Deux questions en une, Nicolas ! Pour répondre à la première, effectivement la chronologie biblique prise à la lettre tomberait en flagrante contradiction avec ce que nous savons de l’âge de la Terre et de l’humanité. Le rédacteur du premier chapitre de la Bible n’avait pas nos connaissances scientifiques, mais son message est vrai, inspiré, pertinent : le monde n’est pas éternel, tout a un commencement (contre la vision païenne, antique, d’un univers statique, d’un temps circulaire…). Rien n’y est donc divin ou sacré, ni lune ni soleil ni étoiles. Ce sont des créatures, comme nous le sommes aussi. Genèse ch.2 compare le monde à un jardin à cultiver et à garder. C’est une image, mais qui n’est pas sans résonance dans nos préoccupations écologiques d’aujourd’hui. Adam et Eve ne sont pas, pour leur part, à identifier à Lucy, à l’australopithèque ou autres hominidés, mais aux humains à qui Dieu s’est révélé, ce qui justement a fondé leur statut d’êtres créés à son image.
Bref, il ne faut pas confondre (ni opposer d’ailleurs) le récit biblique avec un exposé scientifique des débuts de l’univers ou de l’histoire de l’Homme. Ce sont des genres différents, écrits l’un pour décrire, dire le « comment », l’autre expliquer, donner une réponse au « pourquoi la vie ? pourquoi le monde ? » etc.
Il faut garder en tête cette distinction en abordant la question de la mort, et cette mise en garde de Dieu à l’homme en Genèse 2,17 : « le jour où tu mangeras de ce fruit que je t’interdis, tu mourras ». Voici comment nous pouvons la comprendre. L’homme n’a pas été créé comme possédant l’immortalité, dans la mesure où, simple créature, nue et fragile, il ne vit que du souffle de Dieu. Il n’a pas davantage été « programmé » par Dieu pour mourir et retourner au néant. Mais en se séparant de son Créateur, il se sépare de ce qui le fait vivre un peu comme un scaphandrier couperait son tuyau d’alimentation en oxygène. Notez que sitôt mangé le fruit, l’homme et la femme éprouvent la honte de leur nudité, c’est à dire de leur statut de créature limitée, faible.
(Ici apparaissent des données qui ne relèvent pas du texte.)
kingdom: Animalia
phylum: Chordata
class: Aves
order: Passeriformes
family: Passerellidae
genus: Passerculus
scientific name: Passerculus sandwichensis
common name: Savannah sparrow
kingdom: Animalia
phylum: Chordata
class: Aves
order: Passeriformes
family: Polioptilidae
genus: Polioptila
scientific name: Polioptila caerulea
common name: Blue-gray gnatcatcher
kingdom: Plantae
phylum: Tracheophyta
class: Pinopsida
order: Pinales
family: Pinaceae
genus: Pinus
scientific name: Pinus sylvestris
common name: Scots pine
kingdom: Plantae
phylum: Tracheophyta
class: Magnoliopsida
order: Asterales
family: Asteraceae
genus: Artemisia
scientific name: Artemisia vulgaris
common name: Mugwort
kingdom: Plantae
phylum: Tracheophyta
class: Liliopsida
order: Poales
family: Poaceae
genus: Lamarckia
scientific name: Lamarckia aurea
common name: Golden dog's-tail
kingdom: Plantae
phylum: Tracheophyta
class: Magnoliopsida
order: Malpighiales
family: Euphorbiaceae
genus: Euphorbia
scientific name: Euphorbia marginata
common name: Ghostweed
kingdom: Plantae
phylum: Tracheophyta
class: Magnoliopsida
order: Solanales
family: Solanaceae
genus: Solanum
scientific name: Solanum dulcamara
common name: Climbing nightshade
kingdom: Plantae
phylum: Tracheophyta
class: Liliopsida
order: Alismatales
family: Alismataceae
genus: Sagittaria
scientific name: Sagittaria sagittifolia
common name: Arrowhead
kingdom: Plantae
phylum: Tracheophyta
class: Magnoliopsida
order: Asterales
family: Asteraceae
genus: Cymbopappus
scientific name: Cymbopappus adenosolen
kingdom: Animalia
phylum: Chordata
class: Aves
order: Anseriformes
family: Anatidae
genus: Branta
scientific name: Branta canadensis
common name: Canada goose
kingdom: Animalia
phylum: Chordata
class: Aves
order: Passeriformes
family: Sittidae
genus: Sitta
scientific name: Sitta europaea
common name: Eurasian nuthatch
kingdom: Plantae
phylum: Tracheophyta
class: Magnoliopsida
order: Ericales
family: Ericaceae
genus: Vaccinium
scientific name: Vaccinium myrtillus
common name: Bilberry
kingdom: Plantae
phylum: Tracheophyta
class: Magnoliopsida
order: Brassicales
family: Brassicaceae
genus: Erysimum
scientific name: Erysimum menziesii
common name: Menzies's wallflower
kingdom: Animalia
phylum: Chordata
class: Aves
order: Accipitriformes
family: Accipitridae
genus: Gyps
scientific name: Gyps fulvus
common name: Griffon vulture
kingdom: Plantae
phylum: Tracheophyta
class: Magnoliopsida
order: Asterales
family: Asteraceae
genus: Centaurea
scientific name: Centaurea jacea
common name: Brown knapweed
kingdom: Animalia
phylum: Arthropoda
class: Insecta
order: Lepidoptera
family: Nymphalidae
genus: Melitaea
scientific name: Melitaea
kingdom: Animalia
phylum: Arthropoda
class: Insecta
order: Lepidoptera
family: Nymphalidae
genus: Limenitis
Ils ont voulu se prendre pour des dieux, ils découvrent qu’ils sont poussière. « j’ai eu peur (de toi, dit Adam à Dieu qui le cherche), parce que j’étais nu, et je me suis caché » Genèse 3,10. Il y a mort et mort ! La mort, dans la Bible, ce n’est pas seulement l’arrêt des fonctions biologiques, c’est être privé de la présence de Dieu.